*** Exercise data ***

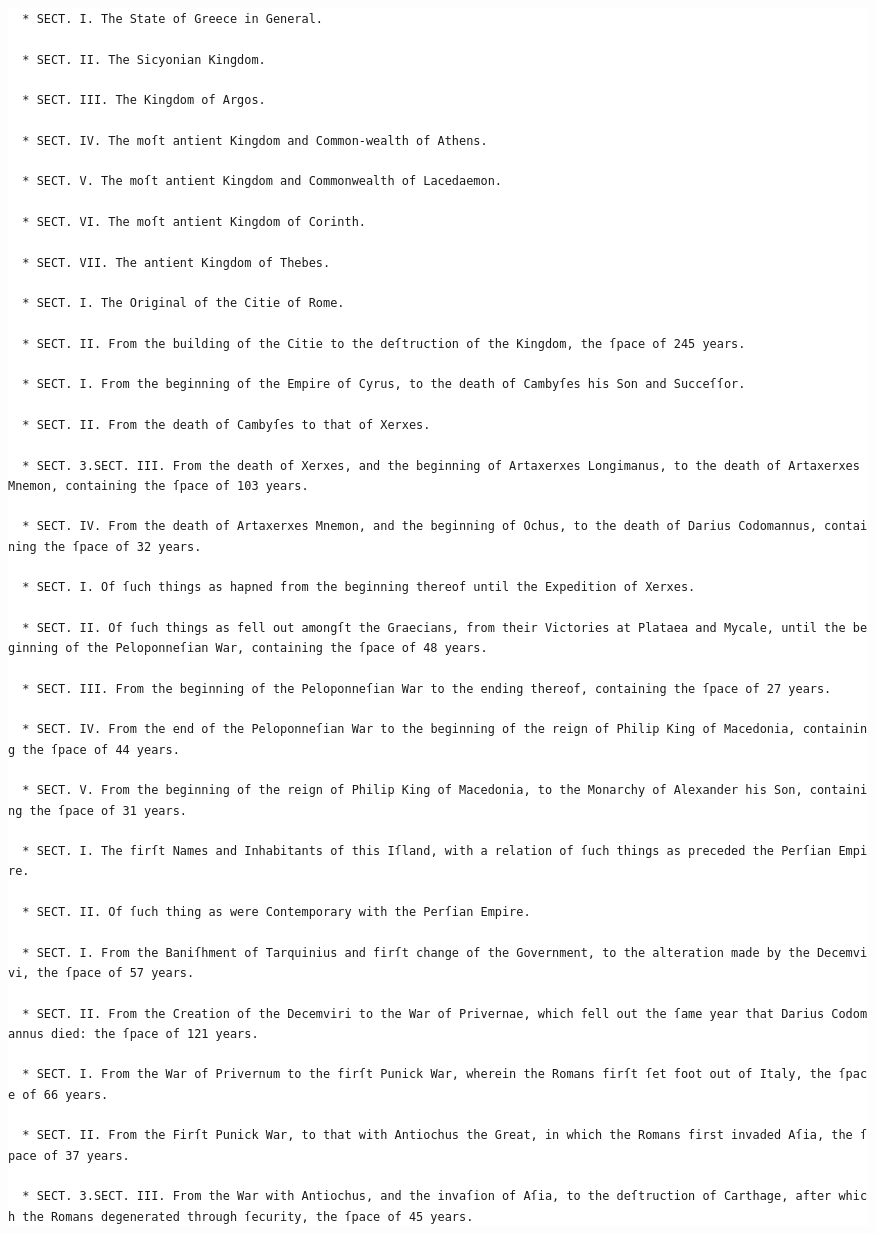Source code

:       * SECT. I. The State of Greece in General.

      * SECT. II. The Sicyonian Kingdom.

      * SECT. III. The Kingdom of Argos.

      * SECT. IV. The moſt antient Kingdom and Common-wealth of Athens.

      * SECT. V. The moſt antient Kingdom and Commonwealth of Lacedaemon.

      * SECT. VI. The moſt antient Kingdom of Corinth.

      * SECT. VII. The antient Kingdom of Thebes.

      * SECT. I. The Original of the Citie of Rome.

      * SECT. II. From the building of the Citie to the deſtruction of the Kingdom, the ſpace of 245 years.

      * SECT. I. From the beginning of the Empire of Cyrus, to the death of Cambyſes his Son and Succeſſor.

      * SECT. II. From the death of Cambyſes to that of Xerxes.

      * SECT. 3.SECT. III. From the death of Xerxes, and the beginning of Artaxerxes Longimanus, to the death of Artaxerxes Mnemon, containing the ſpace of 103 years.

      * SECT. IV. From the death of Artaxerxes Mnemon, and the beginning of Ochus, to the death of Darius Codomannus, containing the ſpace of 32 years.

      * SECT. I. Of ſuch things as hapned from the beginning thereof until the Expedition of Xerxes.

      * SECT. II. Of ſuch things as fell out amongſt the Graecians, from their Victories at Plataea and Mycale, until the beginning of the Peloponneſian War, containing the ſpace of 48 years.

      * SECT. III. From the beginning of the Peloponneſian War to the ending thereof, containing the ſpace of 27 years.

      * SECT. IV. From the end of the Peloponneſian War to the beginning of the reign of Philip King of Macedonia, containing the ſpace of 44 years.

      * SECT. V. From the beginning of the reign of Philip King of Macedonia, to the Monarchy of Alexander his Son, containing the ſpace of 31 years.

      * SECT. I. The firſt Names and Inhabitants of this Iſland, with a relation of ſuch things as preceded the Perſian Empire.

      * SECT. II. Of ſuch thing as were Contemporary with the Perſian Empire.

      * SECT. I. From the Baniſhment of Tarquinius and firſt change of the Government, to the alteration made by the Decemvivi, the ſpace of 57 years.

      * SECT. II. From the Creation of the Decemviri to the War of Privernae, which fell out the ſame year that Darius Codomannus died: the ſpace of 121 years.

      * SECT. I. From the War of Privernum to the firſt Punick War, wherein the Romans firſt ſet foot out of Italy, the ſpace of 66 years.

      * SECT. II. From the Firſt Punick War, to that with Antiochus the Great, in which the Romans first invaded Aſia, the ſpace of 37 years.

      * SECT. 3.SECT. III. From the War with Antiochus, and the invaſion of Aſia, to the deſtruction of Carthage, after which the Romans degenerated through ſecurity, the ſpace of 45 years.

*** End of Exercise data ***

→ **Work to be completed**:
Transcribe the source text from every entry above character for character, and leave out the pictures.

→ **Reply**:
Source code

:       * SECT. I. The State of Greece in General.

      * SECT. II. The Sicyonian Kingdom.

      * SECT. III. The Kingdom of Argos.

      * SECT. IV. The moſt antient Kingdom and Common-wealth of Athens.

      * SECT. V. The moſt antient Kingdom and Commonwealth of Lacedaemon.

      * SECT. VI. The moſt antient Kingdom of Corinth.

      * SECT. VII. The antient Kingdom of Thebes.

      * SECT. I. The Original of the Citie of Rome.

      * SECT. II. From the building of the Citie to the deſtruction of the Kingdom, the ſpace of 245 years.

      * SECT. I. From the beginning of the Empire of Cyrus, to the death of Cambyſes his Son and Succeſſor.

      * SECT. II. From the death of Cambyſes to that of Xerxes.

      * SECT. 3.SECT. III. From the death of Xerxes, and the beginning of Artaxerxes Longimanus, to the death of Artaxerxes Mnemon, containing the ſpace of 103 years.

      * SECT. IV. From the death of Artaxerxes Mnemon, and the beginning of Ochus, to the death of Darius Codomannus, containing the ſpace of 32 years.

      * SECT. I. Of ſuch things as hapned from the beginning thereof until the Expedition of Xerxes.

      * SECT. II. Of ſuch things as fell out amongſt the Graecians, from their Victories at Plataea and Mycale, until the beginning of the Peloponneſian War, containing the ſpace of 48 years.

      * SECT. III. From the beginning of the Peloponneſian War to the ending thereof, containing the ſpace of 27 years.

      * SECT. IV. From the end of the Peloponneſian War to the beginning of the reign of Philip King of Macedonia, containing the ſpace of 44 years.

      * SECT. V. From the beginning of the reign of Philip King of Macedonia, to the Monarchy of Alexander his Son, containing the ſpace of 31 years.

      * SECT. I. The firſt Names and Inhabitants of this Iſland, with a relation of ſuch things as preceded the Perſian Empire.

      * SECT. II. Of ſuch thing as were Contemporary with the Perſian Empire.

      * SECT. I. From the Baniſhment of Tarquinius and firſt change of the Government, to the alteration made by the Decemvivi, the ſpace of 57 years.

      * SECT. II. From the Creation of the Decemviri to the War of Privernae, which fell out the ſame year that Darius Codomannus died: the ſpace of 121 years.

      * SECT. I. From the War of Privernum to the firſt Punick War, wherein the Romans firſt ſet foot out of Italy, the ſpace of 66 years.

      * SECT. II. From the Firſt Punick War, to that with Antiochus the Great, in which the Romans first invaded Aſia, the ſpace of 37 years.

      * SECT. 3.SECT. III. From the War with Antiochus, and the invaſion of Aſia, to the deſtruction of Carthage, after which the Romans degenerated through ſecurity, the ſpace of 45 years.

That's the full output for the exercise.